▶ **TRY IT**
Rewrite every line of text from the entries as a numbered list, skipping blank lines. Leave the pictures out of your answer.

········

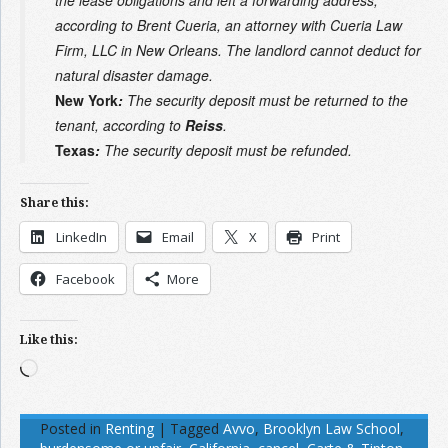
according to Brent Cueria, an attorney with Cueria Law
Firm, LLC in New Orleans. The landlord cannot deduct for
natural disaster damage.
New York
:
The security deposit must be returned to the
tenant, according to
Reiss
.
Texas
:
The security deposit must be refunded.
Share this:
LinkedIn
Email
X
Print
Facebook
More
Like this:
Loading…
Posted in
Renting
|
Tagged
Avvo
,
Brooklyn Law School
,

········

▶ **EXPECTED ANSWER**
1. according to Brent Cueria, an attorney with Cueria Law
2. Firm, LLC in New Orleans. The landlord cannot deduct for
3. natural disaster damage.
4. New York
5. :
6. The security deposit must be returned to the
7. tenant, according to
8. Reiss
9. .
10. Texas
11. :
12. The security deposit must be refunded.
13. Share this:
14. LinkedIn
15. Email
16. X
17. Print
18. Facebook
19. More
20. Like this:
21. Loading…
22. Posted in
23. Renting
24. |
25. Tagged
26. Avvo
27. ,
28. Brooklyn Law School
29. ,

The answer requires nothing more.